Pass Catchers Explain Why Ohio State Prepared Them for the NFL Draft Despite Weak Receiving Numbers

By Eric Seger on February 27, 2016 at 7:15 am
Ohio State players didn't catch many passes in 2015, but still believe the school prepared them for the NFL.

INDIANAPOLIS — Four of Ohio State's 14 players at the NFL Scouting Combine hope to earn a living in part by catching footballs thrown by quarterbacks.

Braxton Miller, Jalin Marshall, Michael Thomas, Nick Vannett — three wide receivers and a tight end. Two positions that place them in situations where they are expected by NFL franchises to catch the ball. Only problem is, they didn't really do it all that much in Columbus during the 2015 season.

"That's the first thing, when I meet with these teams, they say 'we felt like you were underutilized,'" tight end Nick Vannett said Friday. "I always smirk when I hear that, but we have so many threats at Ohio State and it's hard to spread the ball around to every one of us."

Buckeye Pass Catchers at 2016 NFL Combine
MICHAEL THOMAS 56 781 13.9 9
JALIN MARSHALL 36 477 13.3 5
BRAXTON MILLER 26 341 13.1 3
NICK VANNETT 19 162 8.5 0

Vannett finished with the sixth-most receptions and yards on his team in 2015. He didn't score a touchdown. Michael Thomas led the Buckeyes with 781 receiving yards, the 83rd-most among NCAA pass catchers in 2015.

"We can just control what we can control," Thomas said. "Thank the man up above for this opportunity to be here. Control what we can control and dominate (Saturday)."

Saturday is when Thomas, Vannett, Braxton Miller and Jalin Marshall are set to work out in front of NFL scouts and front office members at Lucas Oil Stadium. The same goes for quarterback Cardale Jones, who joined Thomas and Marshall as three of nine Buckeyes to leave the program with eligibility remaining.

Ohio State's quarterback quandary, a struggling passing game and dominant running back in Ezekiel Elliott didn't allot the receivers many opportunities to showcase their skills on Saturday afternoons last year. Marshall failed to break the 500-yard plateau, and Miller didn't even tally 350 receiving yards.

So what gives? Why are two of the four players Urban Meyer sent to the draft who play positions that require pass-catching skills underclassmen?

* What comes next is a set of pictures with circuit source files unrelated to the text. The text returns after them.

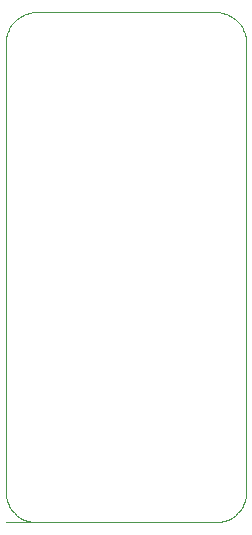
<source format=gbo>
G75*
G70*
%OFA0B0*%
%FSLAX24Y24*%
%IPPOS*%
%LPD*%
%AMOC8*
5,1,8,0,0,1.08239X$1,22.5*
%
%ADD10C,0.0000*%
D10*
X000680Y000264D02*
X001680Y000264D01*
X007680Y000264D01*
X007740Y000266D01*
X007801Y000271D01*
X007860Y000280D01*
X007919Y000293D01*
X007978Y000309D01*
X008035Y000329D01*
X008090Y000352D01*
X008145Y000379D01*
X008197Y000408D01*
X008248Y000441D01*
X008297Y000477D01*
X008343Y000515D01*
X008387Y000557D01*
X008429Y000601D01*
X008467Y000647D01*
X008503Y000696D01*
X008536Y000747D01*
X008565Y000799D01*
X008592Y000854D01*
X008615Y000909D01*
X008635Y000966D01*
X008651Y001025D01*
X008664Y001084D01*
X008673Y001143D01*
X008678Y001204D01*
X008680Y001264D01*
X008680Y016264D01*
X008678Y016324D01*
X008673Y016385D01*
X008664Y016444D01*
X008651Y016503D01*
X008635Y016562D01*
X008615Y016619D01*
X008592Y016674D01*
X008565Y016729D01*
X008536Y016781D01*
X008503Y016832D01*
X008467Y016881D01*
X008429Y016927D01*
X008387Y016971D01*
X008343Y017013D01*
X008297Y017051D01*
X008248Y017087D01*
X008197Y017120D01*
X008145Y017149D01*
X008090Y017176D01*
X008035Y017199D01*
X007978Y017219D01*
X007919Y017235D01*
X007860Y017248D01*
X007801Y017257D01*
X007740Y017262D01*
X007680Y017264D01*
X001680Y017264D01*
X001620Y017262D01*
X001559Y017257D01*
X001500Y017248D01*
X001441Y017235D01*
X001382Y017219D01*
X001325Y017199D01*
X001270Y017176D01*
X001215Y017149D01*
X001163Y017120D01*
X001112Y017087D01*
X001063Y017051D01*
X001017Y017013D01*
X000973Y016971D01*
X000931Y016927D01*
X000893Y016881D01*
X000857Y016832D01*
X000824Y016781D01*
X000795Y016729D01*
X000768Y016674D01*
X000745Y016619D01*
X000725Y016562D01*
X000709Y016503D01*
X000696Y016444D01*
X000687Y016385D01*
X000682Y016324D01*
X000680Y016264D01*
X000680Y001264D01*
X000682Y001204D01*
X000687Y001143D01*
X000696Y001084D01*
X000709Y001025D01*
X000725Y000966D01*
X000745Y000909D01*
X000768Y000854D01*
X000795Y000799D01*
X000824Y000747D01*
X000857Y000696D01*
X000893Y000647D01*
X000931Y000601D01*
X000973Y000557D01*
X001017Y000515D01*
X001063Y000477D01*
X001112Y000441D01*
X001163Y000408D01*
X001215Y000379D01*
X001270Y000352D01*
X001325Y000329D01*
X001382Y000309D01*
X001441Y000293D01*
X001500Y000280D01*
X001559Y000271D01*
X001620Y000266D01*
X001680Y000264D01*
M02*

</source>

"We won games, so that might boost us a little bit more than getting the ball. It really is a win-win situation for us," Marshall said Thursday. "Being at Ohio State, whether you got the ball or not, you get exposure. What you do with it when you get the ball is how people view you. We all feel like when we did get the ball we made the most of our opportunities."

Miller was more blunt: "Coach Meyer, he’s one of the best in the business."

Meyer has 50 wins against four losses in four seasons at Ohio State. He won a Big Ten and national title, and the 14 Buckeyes at the combine played huge roles. What he doesn't have, however, is a 1,000-yard receiver in his tenure. Devin Smith came the closest in 2014 with 931 yards and 12 touchdowns, but needed 15 games to do so.


"To me, winning means more to me than getting the ball all the time. If our team is winning, I'm doing something right, you know what I mean?" Marshall said. "If we continue to win and get better each week you get an opportunity to come out here and prove that you belong."

Meyer didn't even have a 1,000-yard receiver the entire time he was the head coach of the Florida Gators. Paris Warren recorded 1,076 receiving yards for Meyer at Utah in 2004. Meyer's power spread offense just isn't built for one receiver to star, but instead the stockpile of talent to get touches in all areas.

Coaches won't tell you there is a thing as having too much talent, though it is clear Meyer and his staff instilled a team-first mentality within their program. It's one of the reasons Ohio State won the national championship in 2014.

A lot of times winning comes as a result of how well you use the skill at your disposal.

Elliott should be the first running back selected in the 2016 NFL Draft. He won the Silver Football last year. He deserved to touch the ball a lot.

But with so much talent at other positions, it is hard not to wonder if the other players wished they had a few more chances to put plays on tape for NFL executives to see.

The Buckeyes won't say that, though — at least not to the media.

"Ohio State, Coach Meyer, Coach (Zach) Smith, my two receiver coaches for the most part helped me develop into being an elite receiver I feel like," Marshall said. "I feel like the things they taught me will help me succeed at the next level."

Added Thomas: "We're still going to compete when we're around other guys. Ohio State is going to continue to have talent year in and year out."

And maybe as long as Meyer is there, that's just how things will go.

"The opportunities I had, I was out to make the best of them," Miller said. "So I can control what I can control and that's what I did throughout the whole season."